Task material:
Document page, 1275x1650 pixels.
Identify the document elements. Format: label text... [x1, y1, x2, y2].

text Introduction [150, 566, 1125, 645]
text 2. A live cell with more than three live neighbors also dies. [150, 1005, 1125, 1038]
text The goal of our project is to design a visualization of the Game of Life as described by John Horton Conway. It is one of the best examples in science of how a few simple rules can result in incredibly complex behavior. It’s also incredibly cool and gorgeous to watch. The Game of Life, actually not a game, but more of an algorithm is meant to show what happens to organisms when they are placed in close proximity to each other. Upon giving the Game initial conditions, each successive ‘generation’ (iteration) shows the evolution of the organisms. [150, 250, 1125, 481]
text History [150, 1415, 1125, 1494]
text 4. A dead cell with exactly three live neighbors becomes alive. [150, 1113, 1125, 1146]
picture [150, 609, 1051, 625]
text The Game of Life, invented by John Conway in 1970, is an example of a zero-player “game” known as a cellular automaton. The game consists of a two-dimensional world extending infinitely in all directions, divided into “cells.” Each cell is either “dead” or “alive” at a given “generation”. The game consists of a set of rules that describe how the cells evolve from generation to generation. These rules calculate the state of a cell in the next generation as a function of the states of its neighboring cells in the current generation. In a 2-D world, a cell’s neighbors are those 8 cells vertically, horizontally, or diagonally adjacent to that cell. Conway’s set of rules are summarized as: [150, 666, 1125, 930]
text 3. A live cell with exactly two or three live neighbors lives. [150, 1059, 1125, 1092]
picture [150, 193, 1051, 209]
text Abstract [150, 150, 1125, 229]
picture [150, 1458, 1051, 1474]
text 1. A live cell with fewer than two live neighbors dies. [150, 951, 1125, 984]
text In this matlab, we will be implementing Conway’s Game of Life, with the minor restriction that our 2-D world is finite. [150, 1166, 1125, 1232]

What you are asked to do:
When a line of the records above contains the string "that", count it once; then give the total and nothing else.

Your response:
2